## AIM OF THE TASK
Using the listing below, please gather every line containing the word "from".

## EXTRACTED INFORMATION
>>>

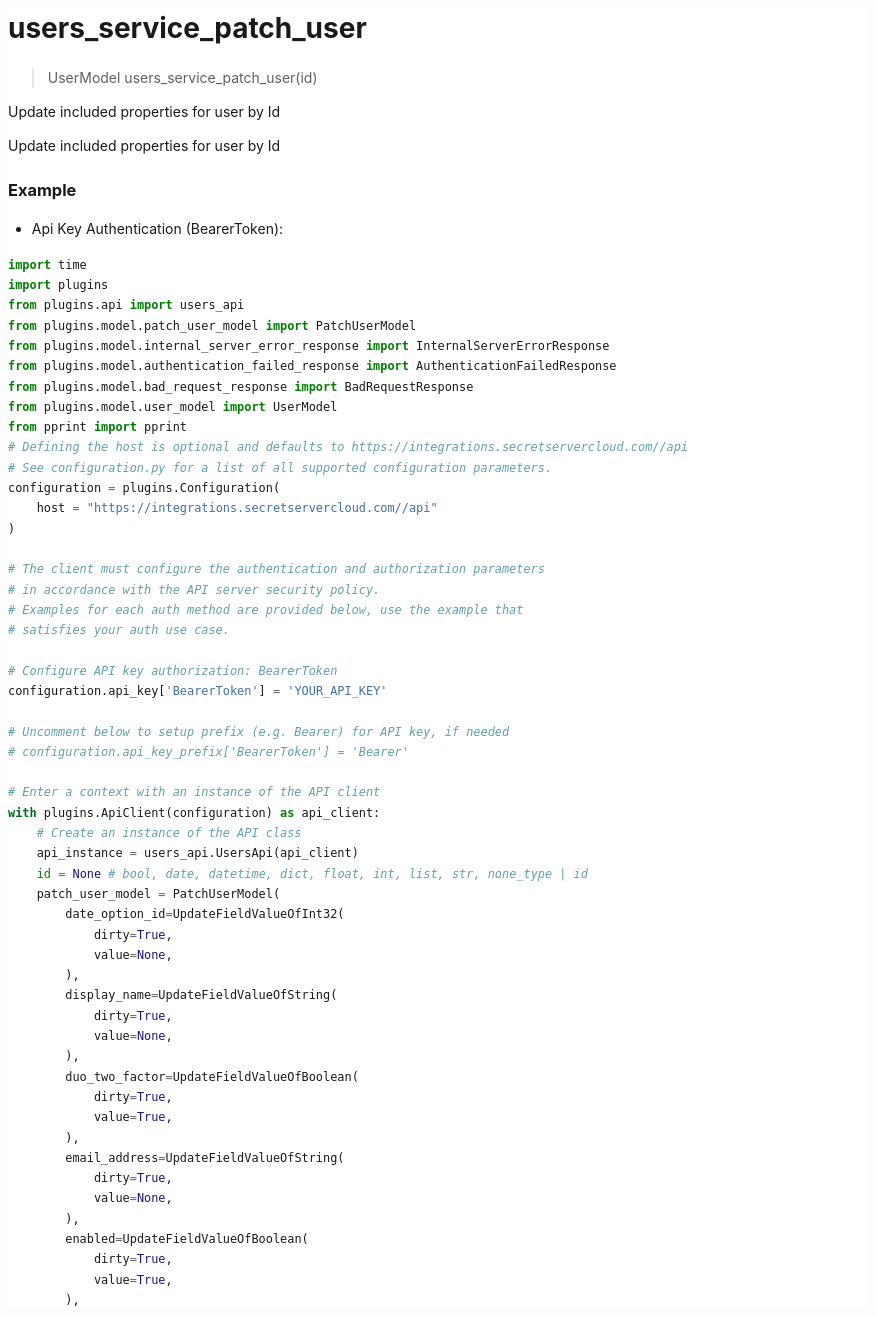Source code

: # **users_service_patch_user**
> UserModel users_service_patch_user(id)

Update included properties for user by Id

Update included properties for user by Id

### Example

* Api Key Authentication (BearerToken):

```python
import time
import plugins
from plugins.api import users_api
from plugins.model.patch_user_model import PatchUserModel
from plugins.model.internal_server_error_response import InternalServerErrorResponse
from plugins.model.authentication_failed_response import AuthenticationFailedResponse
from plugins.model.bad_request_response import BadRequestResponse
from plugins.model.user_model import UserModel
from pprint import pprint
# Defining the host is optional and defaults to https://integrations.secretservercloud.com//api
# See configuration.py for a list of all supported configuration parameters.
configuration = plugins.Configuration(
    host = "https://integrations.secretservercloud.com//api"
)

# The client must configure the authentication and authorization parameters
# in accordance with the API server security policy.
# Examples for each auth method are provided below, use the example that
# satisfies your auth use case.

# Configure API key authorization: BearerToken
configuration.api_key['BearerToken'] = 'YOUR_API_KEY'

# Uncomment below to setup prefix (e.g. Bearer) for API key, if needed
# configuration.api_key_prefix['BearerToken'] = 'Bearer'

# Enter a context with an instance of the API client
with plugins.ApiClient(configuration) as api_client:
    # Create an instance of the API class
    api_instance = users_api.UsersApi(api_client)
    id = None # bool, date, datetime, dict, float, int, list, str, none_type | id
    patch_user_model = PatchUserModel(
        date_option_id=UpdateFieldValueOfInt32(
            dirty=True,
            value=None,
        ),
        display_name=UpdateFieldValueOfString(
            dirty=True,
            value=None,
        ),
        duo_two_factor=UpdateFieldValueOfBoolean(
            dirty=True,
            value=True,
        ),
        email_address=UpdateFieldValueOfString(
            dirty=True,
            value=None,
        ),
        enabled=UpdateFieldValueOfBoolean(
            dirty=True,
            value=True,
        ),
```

<<<
>>>

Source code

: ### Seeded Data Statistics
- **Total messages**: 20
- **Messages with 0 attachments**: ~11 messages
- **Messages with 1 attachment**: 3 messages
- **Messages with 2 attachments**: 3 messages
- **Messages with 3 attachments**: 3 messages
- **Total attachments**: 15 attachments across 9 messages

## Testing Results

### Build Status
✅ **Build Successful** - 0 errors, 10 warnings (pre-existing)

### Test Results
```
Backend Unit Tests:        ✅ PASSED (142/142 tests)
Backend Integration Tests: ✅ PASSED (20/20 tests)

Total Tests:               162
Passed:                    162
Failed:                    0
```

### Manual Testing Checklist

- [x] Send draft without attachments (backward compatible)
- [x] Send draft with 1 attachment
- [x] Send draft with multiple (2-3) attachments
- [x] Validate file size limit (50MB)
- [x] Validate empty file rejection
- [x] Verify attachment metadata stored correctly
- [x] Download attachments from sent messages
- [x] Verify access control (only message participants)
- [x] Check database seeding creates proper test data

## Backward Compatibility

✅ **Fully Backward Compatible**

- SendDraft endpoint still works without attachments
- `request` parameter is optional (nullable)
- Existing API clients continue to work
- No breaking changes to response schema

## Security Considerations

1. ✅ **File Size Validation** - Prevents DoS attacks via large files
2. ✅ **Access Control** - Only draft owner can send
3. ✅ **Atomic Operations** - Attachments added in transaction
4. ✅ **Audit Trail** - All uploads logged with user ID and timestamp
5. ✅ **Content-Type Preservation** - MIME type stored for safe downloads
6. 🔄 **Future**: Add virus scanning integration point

<<<

## SOLVED PROBLEM
from plugins.api import users_api
from plugins.model.patch_user_model import PatchUserModel
from plugins.model.internal_server_error_response import InternalServerErrorResponse
from plugins.model.authentication_failed_response import AuthenticationFailedResponse
from plugins.model.bad_request_response import BadRequestResponse
from plugins.model.user_model import UserModel
from pprint import pprint
- [x] Download attachments from sent messages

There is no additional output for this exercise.